The private sector is also holding meetings with the secretaries of the concerned ministries, including chief district officers of Kathmandu Valley, to discuss relief packages.
“If the government fails to address our problem, we will be compelled to reopen our shops at our own risk. We have waited this long, but we cannot wait any longer with hungry stomachs while the government is busy playing political games,” Katuwal told the Post.
"The traders who are struggling to survive will not be able to pay taxes this time, and if the government denies a waiver, there will be no other way except to go for a protest,” he said.
According to Katuwal, more than 10,000 traders across the country including shopping malls and plazas are associated with the federation. Due to the current lockdown, the jobs and incomes of more than 50,000 workers have been directly impacted.

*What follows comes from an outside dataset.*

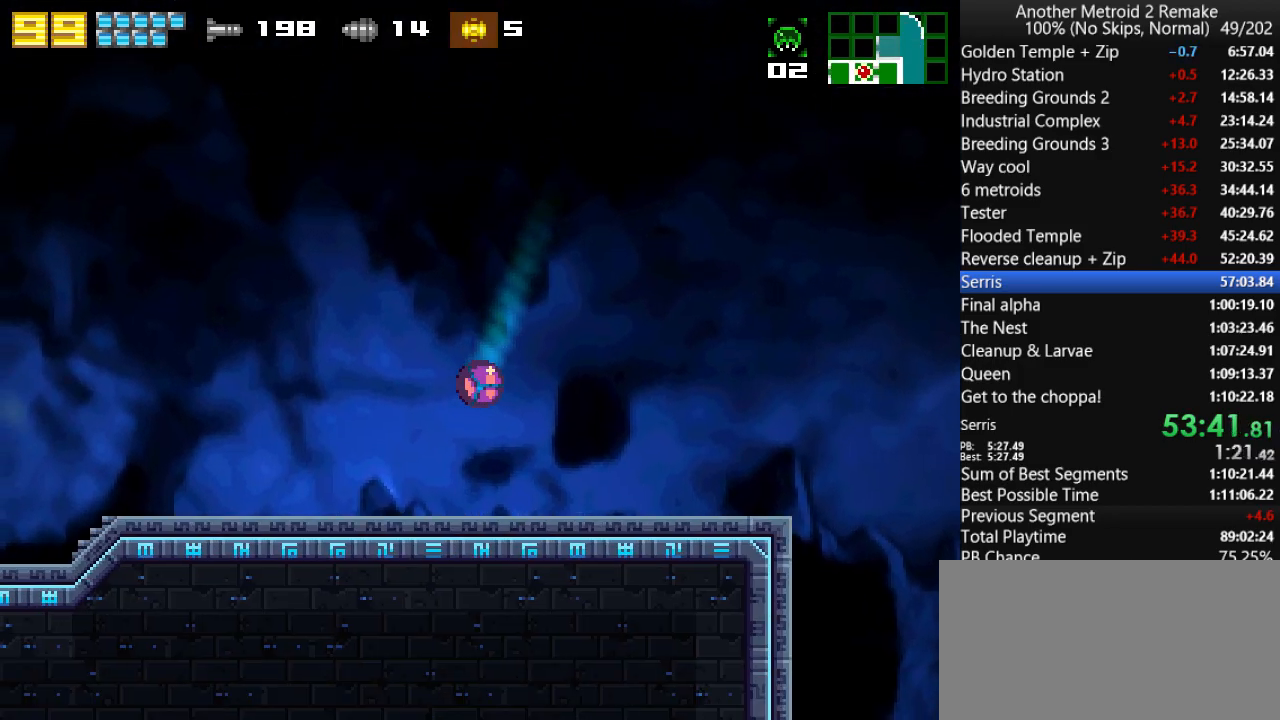
{"keys": ["left", "toggle"], "events": []}
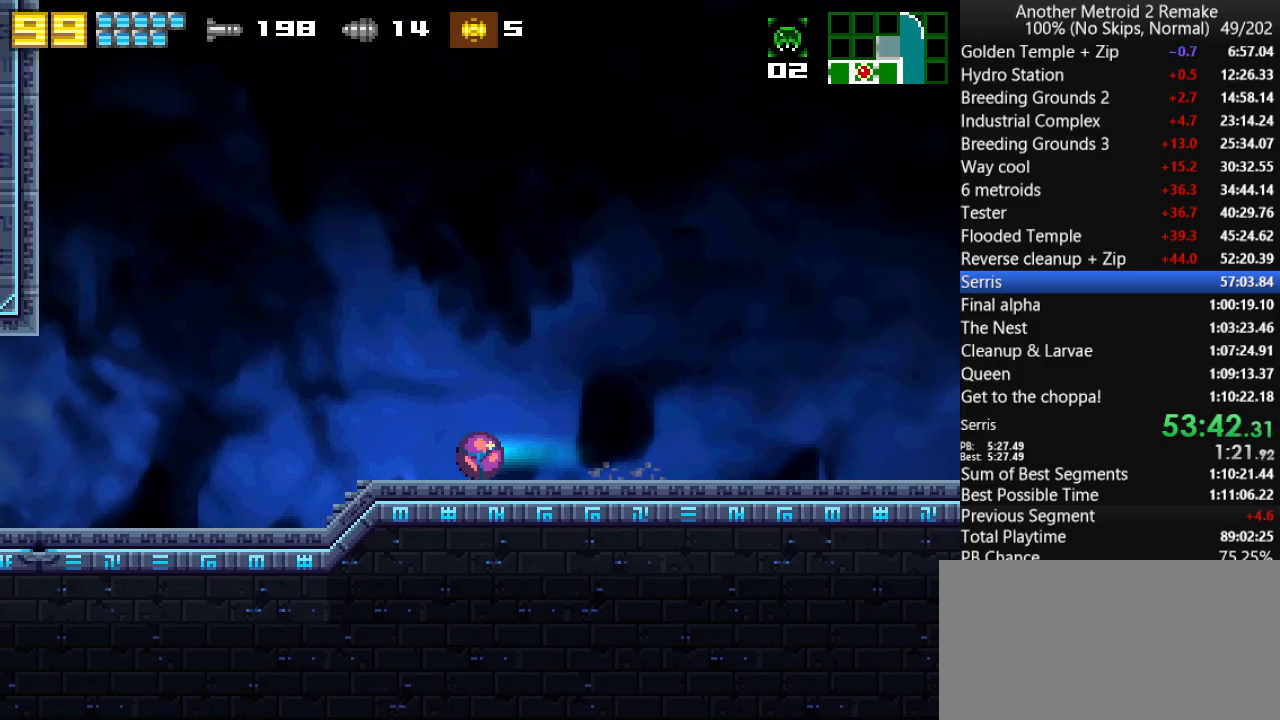
{"keys": ["jump", "left", "toggle"], "events": [[366, "jump", "down"]]}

"It is also not fair and somewhat illogical to allow grocery stores and vegetable shops to open as if they will not spread the virus, but stores selling non-essential products will spread the virus," Katuwal said.
"Even though traders had been gradually recovering from the first lockdown before the second lockdown was imposed, shopping malls and plazas across the country were struggling to revive their businesses when the second wave of Covid-19 hit the country," he said.
During the lockdown last year, valley traders had opened their businesses for a few hours in the morning by following the health and safety precautions recommended by the World Health Organisation.
“More than 25 percent of the traders across the country have already switched to other lines of work,” Katuwal said.
"As the lockdown has continued for more than a month with the market remaining closed, traders have stopped importing goods like clothes, footwear, cosmetics and electronic items as they have lots of unsold inventory," he added.